> Text section:
============================================================
Re: Basic Q on superfluous primary keys - Mailing list pgsql-performance

From Bill Moran
Subject Re: Basic Q on superfluous primary keys
Date
Msg-id 20070414075947.e5fbeec8.wmoran@collaborativefusion.com
Whole thread Raw
In response to Basic Q on superfluous primary keys  ("Kynn Jones" <kynnjo@gmail.com>)
Responses Re: Basic Q on superfluous primary keys
List pgsql-performance
In response to "Kynn Jones" <kynnjo@gmail.com>:

> Consider these two very similar schemas:
>
> Schema 1:
>
>
> CREATE TABLE foo (
>   id serial PRIMARY KEY,
>   frobnitz character(varying 100) NOT NULL UNIQUE
> );
>
>
> CREATE TABLE bar (
>   id serial PRIMARY KEY,
>   foo_id int REFERENCES foo(id)
> )
>
>
> Schema 2:
>
>
> CREATE TABLE foo (
>   frobnitz character(varying 100) PRIMARY KEY
> );
>
>
> CREATE TABLE bar (
>   id serial PRIMARY KEY,
>   frobnitz character(varying 100) REFERENCES foo(frobnitz)
> )
>
>
>
>
> The two situations are semantically identical: each record in table bar
> refers to a record in table foo.  The difference is that in the first
> schema, this referencing is done through an "artificial" serial-integer
> primary key, while in the second schema this reference is done through a
> data field that happens to be unique and not null, so it can serve as
> primary key.

The first case is call a "surrogate key".  A little googling on that term
will turn up a wealth of discussion -- both for and against.
============================================================
> Supplied information:
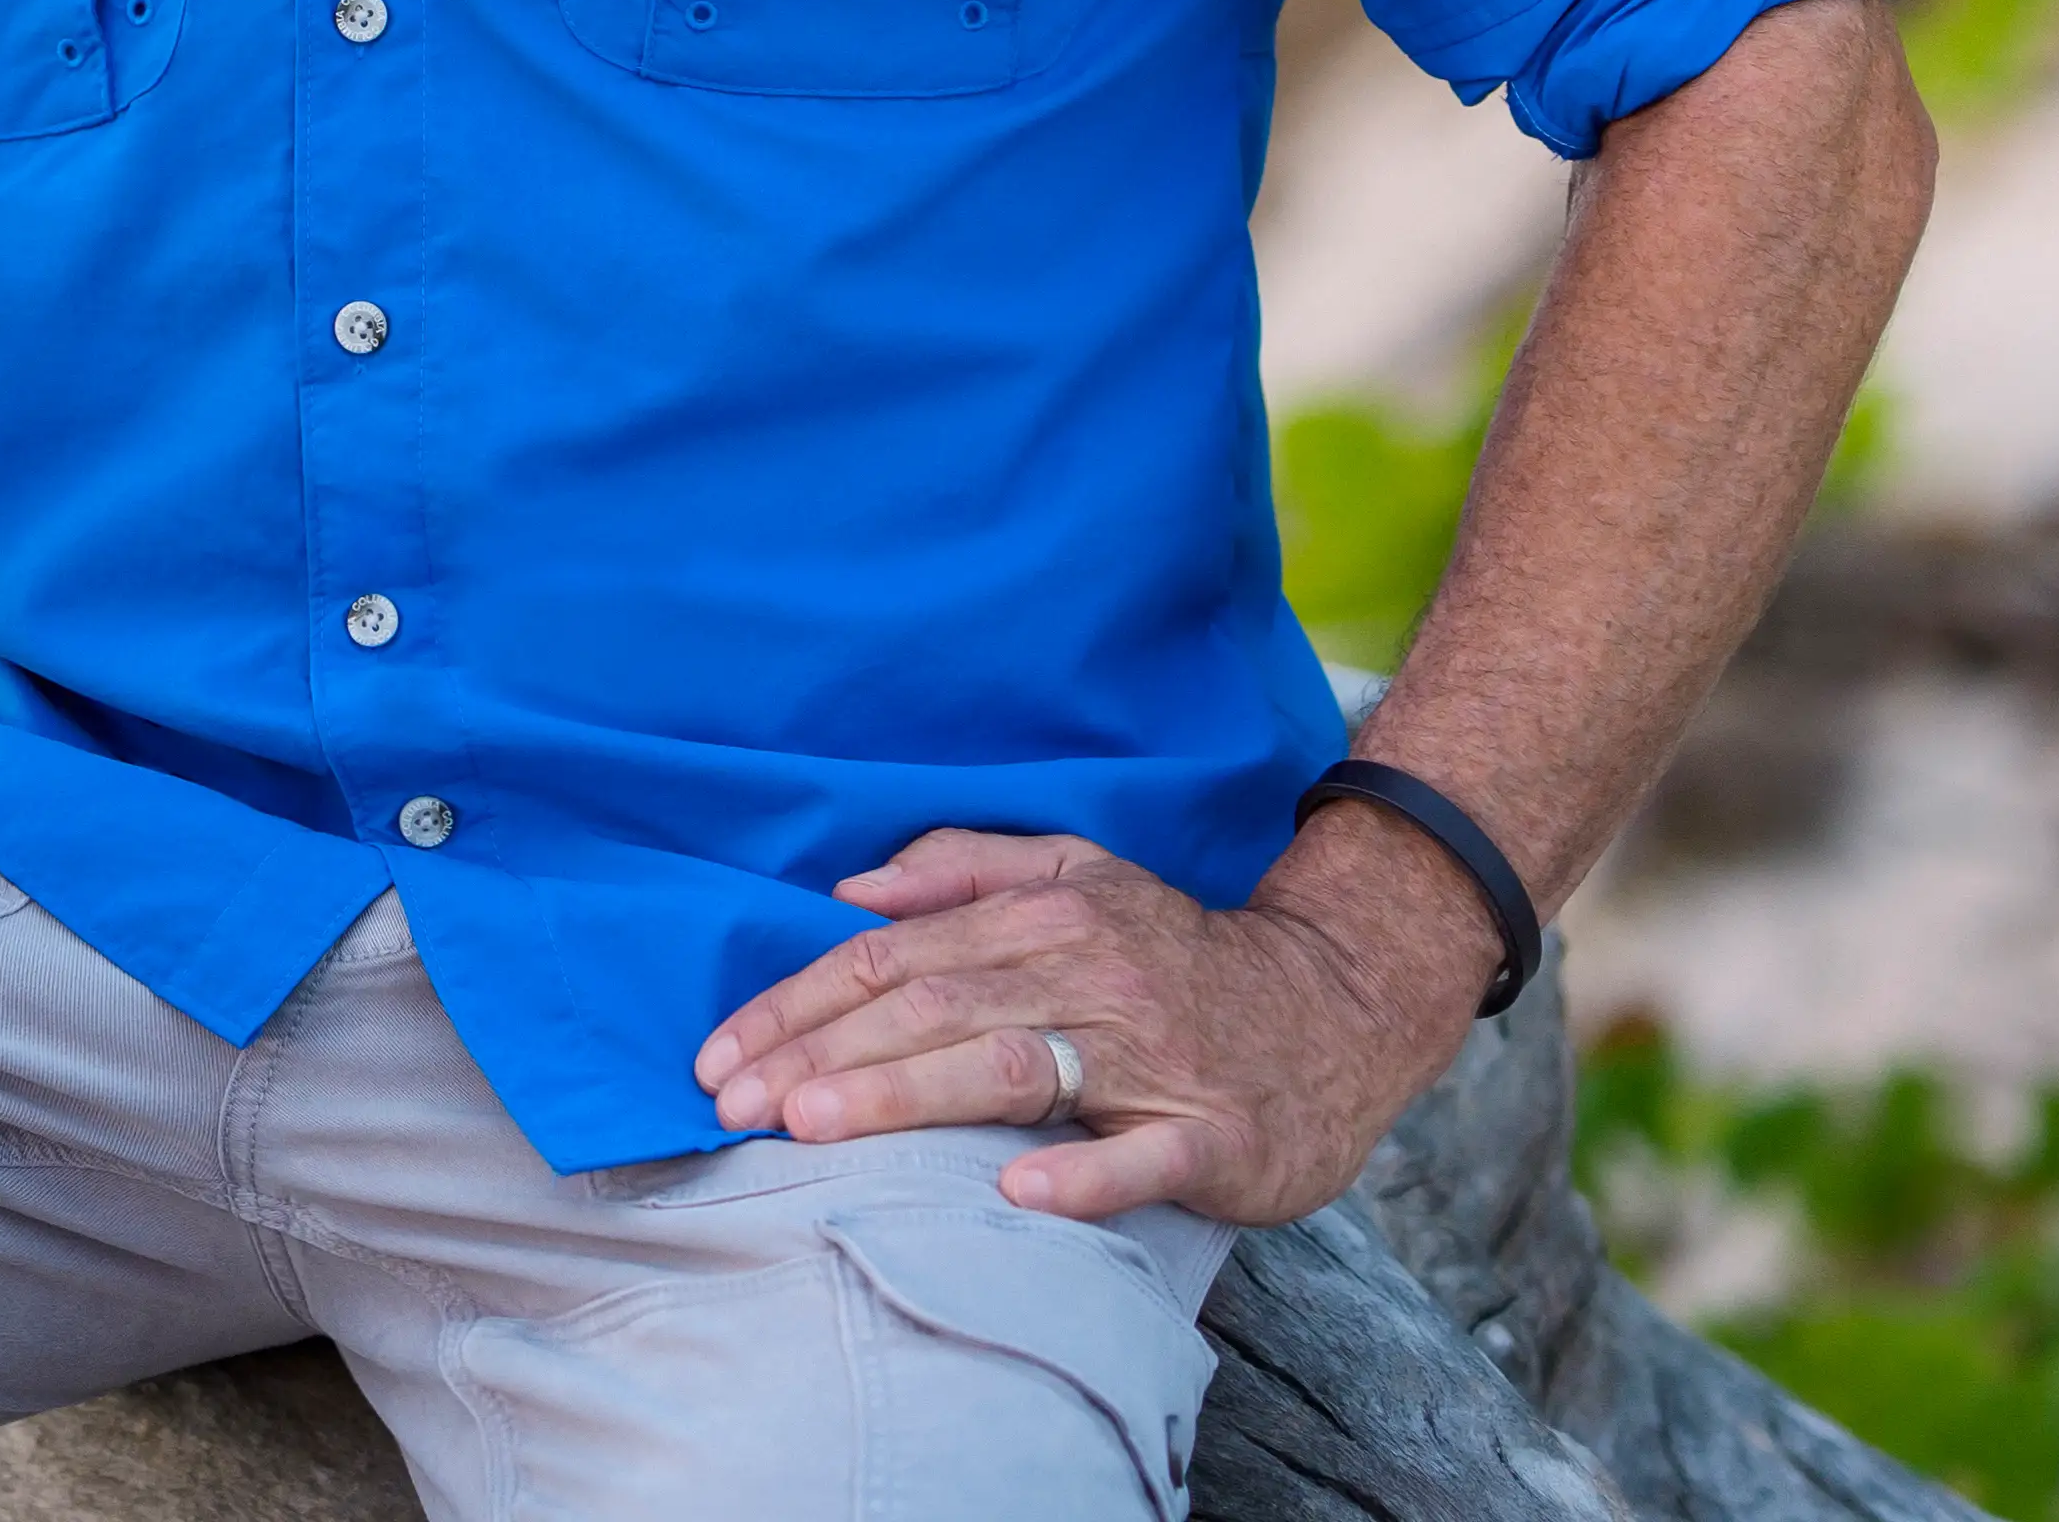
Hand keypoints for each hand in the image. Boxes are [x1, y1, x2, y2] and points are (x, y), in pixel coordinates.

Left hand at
============================================================
Using the mailing-list reply about superfluous primary keys, explain in one to three sentences why the frobnitz field can serve as the primary key in the second schema.

The frobnitz field can serve as the primary key because it is a data field that happens to be unique and not null. This lets table bar refer to table foo through frobnitz itself, without the artificial serial-integer key of the first schema.